Alors même que le titulaire du brevet soutient que l’opposition a de sérieuses chances d’aboutir, à tout le moins à une modification du brevet, un sursis à statuer aurait ainsi pour conséquence de lui conférer un monopole de fait sur un titre susceptible d’être annulé, le temps de l’examen devant l’OEB. Ceci lui procurerait, dans une telle hypothèse, un avantage concurrentiel, en retardant l’entrée sur le marché d’une spécialité concurrente.
Par conséquent, le prononcé du sursis aurait des conséquences disproportionnées pour la demanderesse en nullité.
La demande d’irrecevabilité de l’action en nullité des brevets, pour défaut d’intérêt à agir[1], est également rejetée. L’intérêt à agir doit être reconnu à toute personne qui, à titre personnel, voit l’activité économique qu’elle exerce dans le domaine de l’invention entravée effectivement ou potentiellement, mais certainement, par les revendications dont elle sollicite l’annulation. Le demandeur en nullité doit donc établir l’existence d’un projet réel et sérieux d’activité susceptible d’être gêné par le brevet. Ainsi, un concurrent peut agir en annulation de brevet pour autant qu'il démontre l'existence d'un intérêt suffisant visant à libérer un marché d’un titre qu’il estime nul. Il n’est pas exigé qu’il précise quelle revendication des brevets litigieux serait contrefaite par le produit qu'il commercialise ou qu'il se prépare à commercialiser, mais doit seulement établir qu'il projette d'exercer une activité dans le domaine dont relève l'invention et indiquer en quoi ce brevet peut bloquer son activité. En l’espèce, la demanderesse est un génériqueur, concurrent, sur le marché du groupe pharmaceutique titulaire des brevets. Elle exploite déjà en France la spécialité biosimilaire du trastuzumab et établit des actes préparatoires réels et un projet sérieux d’activité susceptible d’être entravé par les revendications des brevets litigieux.

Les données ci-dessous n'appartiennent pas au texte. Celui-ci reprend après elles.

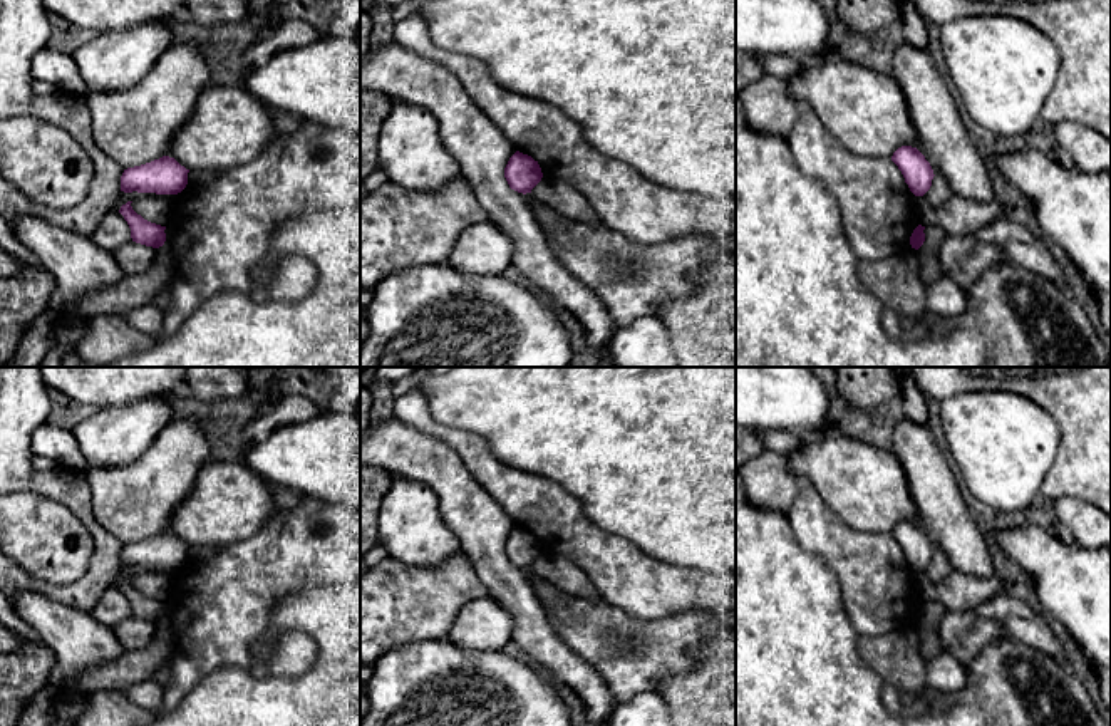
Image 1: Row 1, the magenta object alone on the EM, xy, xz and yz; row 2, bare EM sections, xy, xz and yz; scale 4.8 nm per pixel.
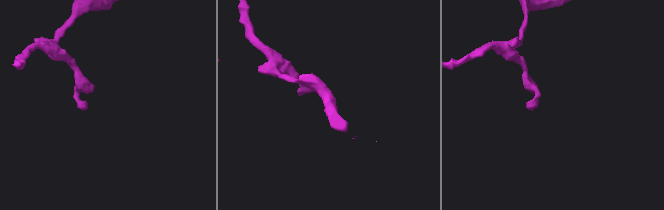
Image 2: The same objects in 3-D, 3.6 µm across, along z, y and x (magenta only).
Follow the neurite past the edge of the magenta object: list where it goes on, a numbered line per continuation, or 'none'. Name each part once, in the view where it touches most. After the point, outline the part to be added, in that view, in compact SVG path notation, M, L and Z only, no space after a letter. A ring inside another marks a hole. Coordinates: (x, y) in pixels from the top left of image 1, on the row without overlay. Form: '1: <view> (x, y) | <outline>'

Tribunal judiciaire de Paris, 3e ch., 1re sect., ordonnance du juge de la mise en état, 13 juin 2024, 23/16431 (B20240051)
Accord Healthcare France SAS c. Société F. Hoffmann - La Roche AG
[1] Sur l’intérêt à agir en nullité d’un brevet, voir également un arrêt récent qui a jugé que la société demanderesse « justifie d'un intérêt à agir en annulation de la partie française du brevet européen 1687223 et du brevet français 3083526 pour mettre fin aux monopoles revendiqués par la société Créalyst-Group dans le secteur desdits brevets dans lequel elle est déjà active et procède à des développements, sans qu'elle ait à expliciter le détail des développements qu'elle envisage sur ses machines en les confrontant aux revendications des brevets litigieux qui seraient contrefaites par lesdites machines qu'elle commercialise ou se prépare à commercialiser.» (CA Paris, pôle 5, 1re ch., 5 juin 2024, T.I.M.E. Service Catalyst Handling GmbH c. Crealyst Group SAS, 23/04747 (B20240037).